= WHAT NEEDS TO BE DONE =
In the entries below, every line that contains "lines" must be located and copied.

────────────────────

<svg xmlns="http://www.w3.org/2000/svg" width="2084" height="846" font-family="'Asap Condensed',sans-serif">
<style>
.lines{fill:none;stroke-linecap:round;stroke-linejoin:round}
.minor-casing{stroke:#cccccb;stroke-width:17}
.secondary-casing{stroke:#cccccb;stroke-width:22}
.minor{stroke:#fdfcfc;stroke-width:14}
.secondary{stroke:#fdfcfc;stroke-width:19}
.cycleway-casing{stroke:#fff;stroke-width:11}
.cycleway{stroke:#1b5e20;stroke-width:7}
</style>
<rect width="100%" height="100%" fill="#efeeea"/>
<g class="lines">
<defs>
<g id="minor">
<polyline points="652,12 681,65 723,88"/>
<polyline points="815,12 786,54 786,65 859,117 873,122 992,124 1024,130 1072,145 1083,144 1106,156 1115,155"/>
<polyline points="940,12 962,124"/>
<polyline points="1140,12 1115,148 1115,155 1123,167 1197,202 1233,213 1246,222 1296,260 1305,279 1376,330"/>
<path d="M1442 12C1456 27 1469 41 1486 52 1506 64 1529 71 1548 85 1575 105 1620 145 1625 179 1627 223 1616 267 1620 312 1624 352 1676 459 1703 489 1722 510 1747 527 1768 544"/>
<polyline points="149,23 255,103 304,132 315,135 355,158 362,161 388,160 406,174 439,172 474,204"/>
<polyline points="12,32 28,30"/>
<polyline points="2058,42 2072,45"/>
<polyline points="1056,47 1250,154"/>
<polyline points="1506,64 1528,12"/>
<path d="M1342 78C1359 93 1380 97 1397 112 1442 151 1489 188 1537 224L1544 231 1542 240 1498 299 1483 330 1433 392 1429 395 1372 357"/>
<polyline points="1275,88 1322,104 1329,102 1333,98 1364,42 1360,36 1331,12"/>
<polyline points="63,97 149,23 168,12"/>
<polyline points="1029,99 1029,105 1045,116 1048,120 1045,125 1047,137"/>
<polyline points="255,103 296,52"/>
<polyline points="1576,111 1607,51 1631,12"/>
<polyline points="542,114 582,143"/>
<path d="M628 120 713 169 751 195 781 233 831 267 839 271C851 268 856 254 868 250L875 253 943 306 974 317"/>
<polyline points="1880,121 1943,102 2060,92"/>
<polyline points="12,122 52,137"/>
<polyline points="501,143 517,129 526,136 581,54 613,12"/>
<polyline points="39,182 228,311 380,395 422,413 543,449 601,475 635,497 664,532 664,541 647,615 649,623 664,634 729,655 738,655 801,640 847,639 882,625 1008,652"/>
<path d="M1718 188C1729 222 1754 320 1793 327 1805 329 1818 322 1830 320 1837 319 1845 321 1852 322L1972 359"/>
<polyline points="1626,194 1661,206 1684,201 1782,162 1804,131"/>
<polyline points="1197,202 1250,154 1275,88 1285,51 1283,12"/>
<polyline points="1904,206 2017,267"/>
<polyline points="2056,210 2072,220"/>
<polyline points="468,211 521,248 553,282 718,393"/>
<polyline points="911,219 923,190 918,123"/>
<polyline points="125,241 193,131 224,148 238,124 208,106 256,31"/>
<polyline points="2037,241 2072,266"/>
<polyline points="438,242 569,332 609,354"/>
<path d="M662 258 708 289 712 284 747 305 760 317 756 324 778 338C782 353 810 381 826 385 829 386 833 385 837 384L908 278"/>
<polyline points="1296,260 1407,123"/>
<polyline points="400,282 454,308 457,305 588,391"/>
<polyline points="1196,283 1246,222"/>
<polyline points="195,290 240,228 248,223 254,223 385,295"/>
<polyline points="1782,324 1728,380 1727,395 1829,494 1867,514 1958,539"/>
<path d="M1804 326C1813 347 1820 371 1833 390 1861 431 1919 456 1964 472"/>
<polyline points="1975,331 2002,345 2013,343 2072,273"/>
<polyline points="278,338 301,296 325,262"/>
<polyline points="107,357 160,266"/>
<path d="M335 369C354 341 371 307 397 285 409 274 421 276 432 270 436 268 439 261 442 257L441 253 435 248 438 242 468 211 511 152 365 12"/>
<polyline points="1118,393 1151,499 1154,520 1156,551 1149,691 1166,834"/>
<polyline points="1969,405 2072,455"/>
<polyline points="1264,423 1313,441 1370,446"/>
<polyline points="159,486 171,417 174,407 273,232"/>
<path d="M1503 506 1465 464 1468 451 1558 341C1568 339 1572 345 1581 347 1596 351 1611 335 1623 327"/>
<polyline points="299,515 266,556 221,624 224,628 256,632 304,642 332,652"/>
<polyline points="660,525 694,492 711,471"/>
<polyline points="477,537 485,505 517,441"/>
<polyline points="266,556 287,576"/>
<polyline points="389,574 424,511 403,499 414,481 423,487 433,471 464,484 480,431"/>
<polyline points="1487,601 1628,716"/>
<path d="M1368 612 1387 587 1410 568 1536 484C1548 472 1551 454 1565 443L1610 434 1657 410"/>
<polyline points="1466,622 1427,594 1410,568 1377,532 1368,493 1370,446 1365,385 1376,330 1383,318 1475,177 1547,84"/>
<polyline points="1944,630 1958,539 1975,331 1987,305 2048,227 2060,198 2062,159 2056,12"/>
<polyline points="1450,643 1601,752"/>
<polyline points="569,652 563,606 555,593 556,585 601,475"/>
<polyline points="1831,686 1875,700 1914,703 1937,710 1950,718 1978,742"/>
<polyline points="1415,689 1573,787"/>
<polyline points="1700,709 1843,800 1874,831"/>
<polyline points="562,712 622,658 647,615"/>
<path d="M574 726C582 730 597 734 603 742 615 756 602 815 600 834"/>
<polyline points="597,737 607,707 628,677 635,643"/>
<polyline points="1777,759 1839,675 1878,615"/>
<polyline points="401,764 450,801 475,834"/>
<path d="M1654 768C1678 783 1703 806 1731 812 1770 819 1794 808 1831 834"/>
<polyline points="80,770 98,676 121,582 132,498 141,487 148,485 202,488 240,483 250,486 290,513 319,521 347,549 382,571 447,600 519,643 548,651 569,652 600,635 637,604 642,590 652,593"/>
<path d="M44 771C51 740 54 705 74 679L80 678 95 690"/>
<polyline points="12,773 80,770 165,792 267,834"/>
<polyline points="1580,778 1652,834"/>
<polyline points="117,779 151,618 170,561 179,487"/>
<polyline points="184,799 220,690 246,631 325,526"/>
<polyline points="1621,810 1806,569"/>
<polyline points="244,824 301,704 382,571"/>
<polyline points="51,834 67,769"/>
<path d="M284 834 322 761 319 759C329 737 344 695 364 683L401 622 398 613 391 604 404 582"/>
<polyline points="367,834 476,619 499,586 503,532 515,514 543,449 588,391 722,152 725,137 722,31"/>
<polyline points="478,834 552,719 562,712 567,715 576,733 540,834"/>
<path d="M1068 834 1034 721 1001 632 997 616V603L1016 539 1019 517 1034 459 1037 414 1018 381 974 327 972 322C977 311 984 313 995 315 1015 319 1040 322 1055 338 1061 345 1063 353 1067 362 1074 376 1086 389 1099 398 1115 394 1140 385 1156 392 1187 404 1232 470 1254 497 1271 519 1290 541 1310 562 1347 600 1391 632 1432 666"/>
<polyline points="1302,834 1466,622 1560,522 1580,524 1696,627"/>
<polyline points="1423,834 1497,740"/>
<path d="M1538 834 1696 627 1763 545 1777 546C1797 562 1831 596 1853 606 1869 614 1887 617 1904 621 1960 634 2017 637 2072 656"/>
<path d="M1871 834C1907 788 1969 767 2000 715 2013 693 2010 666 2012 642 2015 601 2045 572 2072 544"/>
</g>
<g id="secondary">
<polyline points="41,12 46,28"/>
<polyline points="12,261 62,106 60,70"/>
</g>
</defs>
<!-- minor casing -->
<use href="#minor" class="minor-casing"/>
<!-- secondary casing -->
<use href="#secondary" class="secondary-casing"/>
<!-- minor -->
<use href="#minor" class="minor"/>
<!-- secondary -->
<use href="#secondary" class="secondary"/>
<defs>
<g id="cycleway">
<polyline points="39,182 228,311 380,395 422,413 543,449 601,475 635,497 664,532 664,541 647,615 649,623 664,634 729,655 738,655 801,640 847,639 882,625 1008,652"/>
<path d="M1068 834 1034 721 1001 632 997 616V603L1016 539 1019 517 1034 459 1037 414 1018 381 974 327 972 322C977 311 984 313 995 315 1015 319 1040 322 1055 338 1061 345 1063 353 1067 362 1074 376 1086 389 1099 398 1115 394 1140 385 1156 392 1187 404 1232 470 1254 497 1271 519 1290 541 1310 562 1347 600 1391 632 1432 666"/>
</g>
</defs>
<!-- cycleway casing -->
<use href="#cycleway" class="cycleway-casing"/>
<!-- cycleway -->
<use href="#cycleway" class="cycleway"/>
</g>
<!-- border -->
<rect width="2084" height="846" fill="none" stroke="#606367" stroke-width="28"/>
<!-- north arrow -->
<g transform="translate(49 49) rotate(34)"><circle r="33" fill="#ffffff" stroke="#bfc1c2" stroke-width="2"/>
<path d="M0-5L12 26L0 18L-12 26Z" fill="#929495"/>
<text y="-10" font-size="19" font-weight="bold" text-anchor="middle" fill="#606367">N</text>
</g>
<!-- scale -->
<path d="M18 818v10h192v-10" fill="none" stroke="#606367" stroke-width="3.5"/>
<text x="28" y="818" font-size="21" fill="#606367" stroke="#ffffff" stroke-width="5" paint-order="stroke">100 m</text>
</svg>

────────────────────

= WRITTEN ANSWER =
.lines{fill:none;stroke-linecap:round;stroke-linejoin:round}
<g class="lines">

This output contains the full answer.